[[ SOURCE PASSAGE, beginning ]]

Monday, February 25, 2019
Go ahead & build your wall; Americans will still love drugs
I think one of the most surprising aspects of my life to many of my friends is that I never became what the propaganda films used to call a “dope fiend.”
I don’t do drugs. Never snorted coke, tried LSD or was tempted to stick a needle in a vein.
And I rarely smoke pot. I’ve never even gotten high.
I’ve tried many, many times, but my efforts usually come to an inglorious end when I break down into a coughing fit — red eyes watering, nose running, errant spit sailing from my lips — a literal buzz kill to gaze upon.
I’ve never understood it. I smoke and enjoy robust cigars, but marijuana smoke has always made me gag.
I think maybe it’s God’s way of telling me I don’t need to add to my already ample roster of self-indulgent vices. Or maybe He needs at least one living, breathing example of what I audaciously believe I am becoming:
The last happy drug-free man in America.
I’m thinking of all this because I’ve been invited to do a brief commencement address June 6 for an area high school for troubled youth. And let’s be honest: all youth today — at least the aware ones — are in some way troubled. These are very troubling times.
I laughed when I heard Kentucky Gov. Matt Bevin declare based on an increasing number of snow days our kids are getting soft.
Soft? I wish it wasn’t so but we’re raising a generation of battle-hardened warriors. Since Sandy Hook in 2012, 438 innocents have been shot in American schools.
We give our graduates diplomas. Hell, we ought to give ‘em combat medals.
Stopping drugs from coming over the border, we’re told, is one of the key reasons we need to build the wall. Because drugs are deadly. Drugs are bad.
To me, the argument means wall-advocating capitalists have forgotten a key element of basic capitalism and that is …
Americans love drugs!
Trump wants to keep drugs out of the country while many of us, including those who support him, want to keep drugs in a convenient place in case the day needs a little pharmaceutical softening.
You could build a great, big beautiful wall clear up to the jet stream and, guaranteed, people will still crave drugs and die for the high.
Because, yes, drugs are bad, but so is disappointment, loneliness and the death of hope.
I can only guess there’s no real money to be made in finding ways to make people not need drugs, as opposed to depriving them of drugs.
So who’s to blame?
High school commencement speakers!
They urge graduates to strive, to achieve, to succeed.

[[ SOURCE PASSAGE, end ]]
[[ RECORD EXTRACTS, beginning ]]

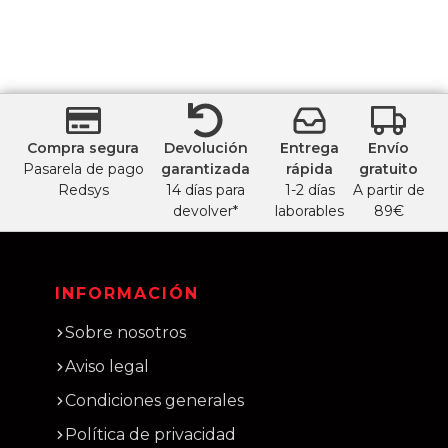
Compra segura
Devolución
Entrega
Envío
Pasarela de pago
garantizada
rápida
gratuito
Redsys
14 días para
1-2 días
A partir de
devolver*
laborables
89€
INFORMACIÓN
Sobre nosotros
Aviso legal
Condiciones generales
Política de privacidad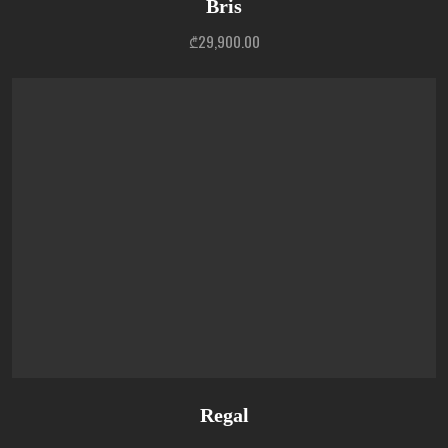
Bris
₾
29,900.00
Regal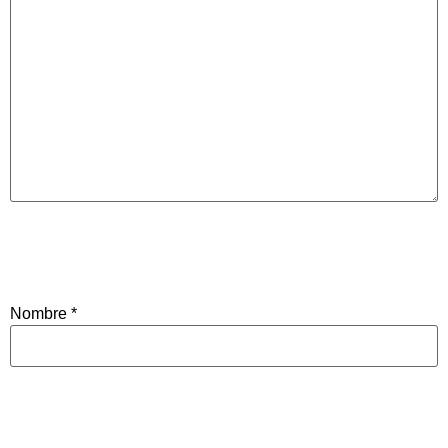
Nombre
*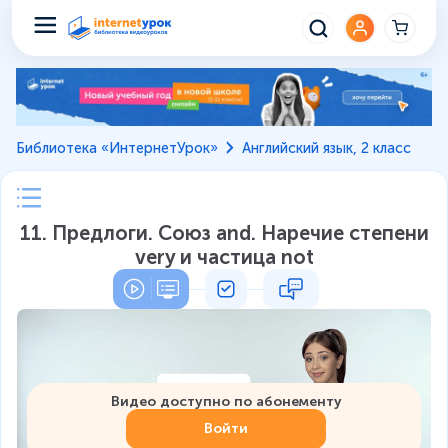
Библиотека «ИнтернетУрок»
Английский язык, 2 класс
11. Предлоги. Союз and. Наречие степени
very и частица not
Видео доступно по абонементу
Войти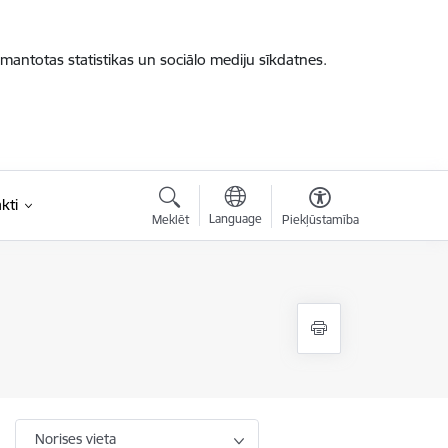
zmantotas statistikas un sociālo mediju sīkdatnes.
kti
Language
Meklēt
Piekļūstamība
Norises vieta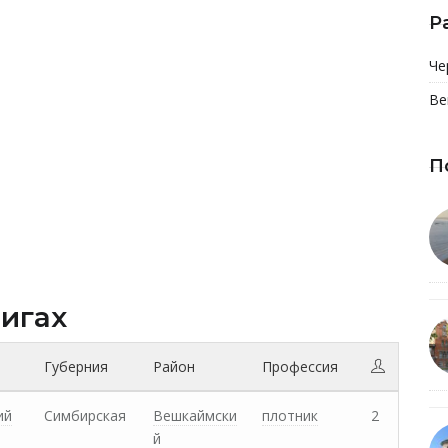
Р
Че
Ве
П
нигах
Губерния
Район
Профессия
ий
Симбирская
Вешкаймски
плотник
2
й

[[ RECORD EXTRACTS, end ]]
[[ RECORD EXTRACTS, beginning ]]

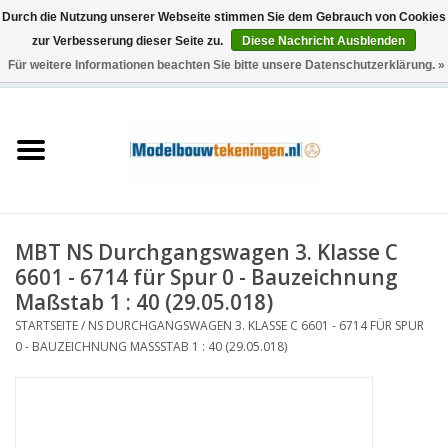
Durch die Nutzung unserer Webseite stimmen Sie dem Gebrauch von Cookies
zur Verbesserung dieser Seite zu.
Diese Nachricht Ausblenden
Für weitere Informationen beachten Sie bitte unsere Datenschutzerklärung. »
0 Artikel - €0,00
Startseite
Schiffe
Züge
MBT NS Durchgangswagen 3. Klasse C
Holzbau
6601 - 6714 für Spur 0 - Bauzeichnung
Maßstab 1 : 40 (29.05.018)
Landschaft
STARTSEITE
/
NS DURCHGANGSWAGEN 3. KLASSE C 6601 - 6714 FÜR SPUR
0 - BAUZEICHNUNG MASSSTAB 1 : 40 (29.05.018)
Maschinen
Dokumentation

[[ RECORD EXTRACTS, end ]]

• _CHECK YOUR UNDERSTANDING_:
a: List everything the blog post about drugs and the border wall calls bad.
b: Write the next few paragraphs of the blog post about drugs and the border wall, picking up after its last sentence.
The entries aren't needed for either task.

• _TASK-BY-TASK ANSWERS_:
a: drugs, disappointment, loneliness, the death of hope

b:
A test: Ask any nearby youth what he or she wants to be when they grow up. They want to grow up to be doctors, attorneys, engineers, etc.
Guaranteed, not one of them will say when they grow up they want to be happy.
Author/philosopher Robert Louis Stevenson said, “There is no duty we so underrate as our duty to be happy.”
Being happy is just not part of our national mindset, certainly not the priority that becoming affluent (good) or obscenely rich (better) is.
Striving to be Type A is in our DNA. It sets our children up for disappointment, feelings of failure and for some a narcotic escape.
I intend to share my bedrock belief that being happy isn’t as important as always trying to be happy. Happiness can be snatched away. Always trying makes happy a habit.
And, yes, that line is No. 516 in my “Crayons!” deluxe book which I’ll be so heavily referencing many of the graduates will confuse my commencement address for an authorial infomercial.
What can I say? Selling my books to a captive audience makes me very happy.
I’m sure many of you think I’m hoping my talk will go so well I’ll be besieged with offers to speak at other schools.
No, my hope is that a prestigious school district hears about my message and by unanimous acclaim makes me their 9-to-5 superintendent.
I’ll promote a program that teaches our children that you don’t have to pursue some Type A occupation to be happy.
You can be like me, an, oh, about a Type M person — that is Type M when he’s between afternoon naps.
We don’t need yet another generation of youth aspiring to grow up to be attorneys, doctors, politicians, etc.
We need young men and women to aspire to be happy, and to understand that being happy shouldn’t be considered an occupational fluke.
It should be considered an obligation.